§ ABOUT THIS TASK
For the records below, say how many lines contain the string "dans". Give the number only.

§ RECORDS FOR THE EXERCISE
Start of Block
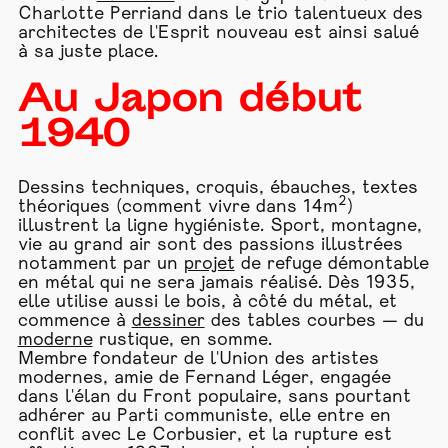
Charlotte Perriand dans le trio talentueux des
architectes de l'Esprit nouveau est ainsi salué
à sa juste place.
Au Japon début
1940
Dessins techniques, croquis, ébauches, textes
2
théoriques (comment vivre dans 14m
)
illustrent la ligne hygiéniste. Sport, montagne,
vie au grand air sont des passions illustrées
notamment par un
projet
de refuge démontable
en métal qui ne sera jamais réalisé. Dès 1935,
elle utilise aussi le bois, à côté du métal, et
commence à
dessiner
des tables courbes — du
moderne
rustique, en somme.
Membre fondateur de l'Union des artistes
modernes, amie de Fernand Léger, engagée
dans l'élan du Front populaire, sans pourtant
adhérer au Parti communiste, elle entre en
conflit avec Le Corbusier, et la rupture est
End of Block
§ ANSWER TO THIS PROBLEM
3